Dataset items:
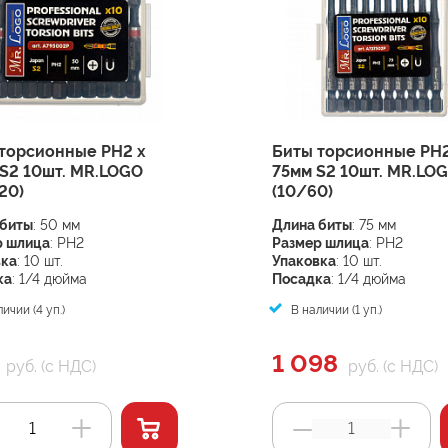
торсионные PH2 х
Биты торсионные PH2
S2 10шт. MR.LOGO
75мм S2 10шт. MR.LO
20)
(10/60)
 биты
: 50 мм
Длина биты
: 75 мм
р шлица
: PH2
Размер шлица
: PH2
вка
: 10 шт.
Упаковка
: 10 шт.
ка
: 1/4 дюйма
Посадка
: 1/4 дюйма
ичии (4 уп.)
В наличии (1 уп.)
1 098
руб. (с НДС)
руб. (с НДС)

Prompt: Report how many lines in the data include the word "торсионные", and give nothing but the count.

Answer box: 2